# GOAL OF THE EXERCISE
Answer these from the SKP-1041 text:
(a) Where and on what date did Somnus present the first paper?
(b) Which patients in the study had a significant reduction in middle-of-the-night awakenings?
(c) What did the researchers find about next-day cognitive side effects?

The first paper, which Somnus presented on June 13 at the Sleep conference in Minneapolis, shows that three different doses of SKP-1041 properly delayed the release of the drug over the expected time period, regardless of the patient’s age or gender, or the time of administration. This afternoon, the company will release further data showing that the patients in the study who took the two higher doses of the drug experienced a significant reduction in middle-of-the-night awakenings, as well as an increased total sleep time during hours three-seven in a normal eight-hour slumber period, compared to patients on placebo. The researchers saw no evidence of cognitive side effects the next day in patients taking the drug.

# MATERIAL SUPPLIED
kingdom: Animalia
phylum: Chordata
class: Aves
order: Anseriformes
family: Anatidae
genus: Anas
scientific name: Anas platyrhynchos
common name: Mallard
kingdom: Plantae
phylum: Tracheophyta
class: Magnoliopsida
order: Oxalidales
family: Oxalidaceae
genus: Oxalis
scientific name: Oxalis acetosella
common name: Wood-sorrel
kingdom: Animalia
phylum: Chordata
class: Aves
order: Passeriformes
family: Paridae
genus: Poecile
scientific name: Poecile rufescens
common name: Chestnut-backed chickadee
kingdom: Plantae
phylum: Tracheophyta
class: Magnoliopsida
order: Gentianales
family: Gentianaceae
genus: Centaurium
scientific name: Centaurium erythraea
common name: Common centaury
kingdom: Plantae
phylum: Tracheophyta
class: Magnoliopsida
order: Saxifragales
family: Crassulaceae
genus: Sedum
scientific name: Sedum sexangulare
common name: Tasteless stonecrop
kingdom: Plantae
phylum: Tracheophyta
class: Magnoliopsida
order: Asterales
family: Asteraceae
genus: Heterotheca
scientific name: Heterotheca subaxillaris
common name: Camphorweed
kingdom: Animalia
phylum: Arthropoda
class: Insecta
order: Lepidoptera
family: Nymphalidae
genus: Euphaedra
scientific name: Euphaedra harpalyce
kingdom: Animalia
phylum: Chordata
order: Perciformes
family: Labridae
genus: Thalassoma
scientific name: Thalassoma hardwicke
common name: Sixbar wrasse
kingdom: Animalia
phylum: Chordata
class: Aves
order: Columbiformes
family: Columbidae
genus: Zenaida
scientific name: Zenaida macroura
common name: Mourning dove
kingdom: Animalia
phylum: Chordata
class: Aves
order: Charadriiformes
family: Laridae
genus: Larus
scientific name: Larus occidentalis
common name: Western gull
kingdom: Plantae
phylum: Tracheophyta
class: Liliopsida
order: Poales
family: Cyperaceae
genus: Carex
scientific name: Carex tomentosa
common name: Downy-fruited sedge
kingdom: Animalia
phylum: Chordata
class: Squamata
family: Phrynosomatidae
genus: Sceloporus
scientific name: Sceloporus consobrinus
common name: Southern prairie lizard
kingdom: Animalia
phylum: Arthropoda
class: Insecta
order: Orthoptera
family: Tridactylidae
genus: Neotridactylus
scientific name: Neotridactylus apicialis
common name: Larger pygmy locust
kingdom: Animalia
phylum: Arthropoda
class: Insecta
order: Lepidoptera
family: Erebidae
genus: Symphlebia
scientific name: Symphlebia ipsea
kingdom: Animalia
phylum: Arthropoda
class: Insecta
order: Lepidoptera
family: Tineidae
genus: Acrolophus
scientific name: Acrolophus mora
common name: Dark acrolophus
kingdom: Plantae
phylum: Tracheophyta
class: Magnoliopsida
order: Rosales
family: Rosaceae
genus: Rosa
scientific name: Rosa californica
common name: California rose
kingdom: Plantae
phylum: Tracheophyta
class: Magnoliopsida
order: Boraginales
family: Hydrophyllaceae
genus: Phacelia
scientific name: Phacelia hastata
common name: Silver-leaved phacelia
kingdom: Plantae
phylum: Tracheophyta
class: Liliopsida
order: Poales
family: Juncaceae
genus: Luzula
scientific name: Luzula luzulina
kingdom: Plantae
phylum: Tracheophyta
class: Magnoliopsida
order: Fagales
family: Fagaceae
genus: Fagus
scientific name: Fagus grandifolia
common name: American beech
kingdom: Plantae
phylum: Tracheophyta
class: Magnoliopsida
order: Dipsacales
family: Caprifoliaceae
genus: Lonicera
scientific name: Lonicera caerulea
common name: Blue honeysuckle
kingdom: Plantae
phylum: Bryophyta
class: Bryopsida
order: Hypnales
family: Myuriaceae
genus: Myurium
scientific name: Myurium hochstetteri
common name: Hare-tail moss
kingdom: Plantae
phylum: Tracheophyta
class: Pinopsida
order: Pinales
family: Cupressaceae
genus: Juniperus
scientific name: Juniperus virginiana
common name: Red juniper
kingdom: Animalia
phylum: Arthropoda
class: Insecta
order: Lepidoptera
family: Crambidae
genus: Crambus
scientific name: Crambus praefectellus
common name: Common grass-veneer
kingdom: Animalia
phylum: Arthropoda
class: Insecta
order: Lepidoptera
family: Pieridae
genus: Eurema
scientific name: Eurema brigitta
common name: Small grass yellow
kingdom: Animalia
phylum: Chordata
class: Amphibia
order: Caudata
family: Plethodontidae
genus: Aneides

# SOLVED PROBLEM
(a) At the Sleep conference in Minneapolis, on June 13.
(b) The patients who took the two higher doses of the drug.
(c) They saw no evidence of such side effects in patients taking the drug.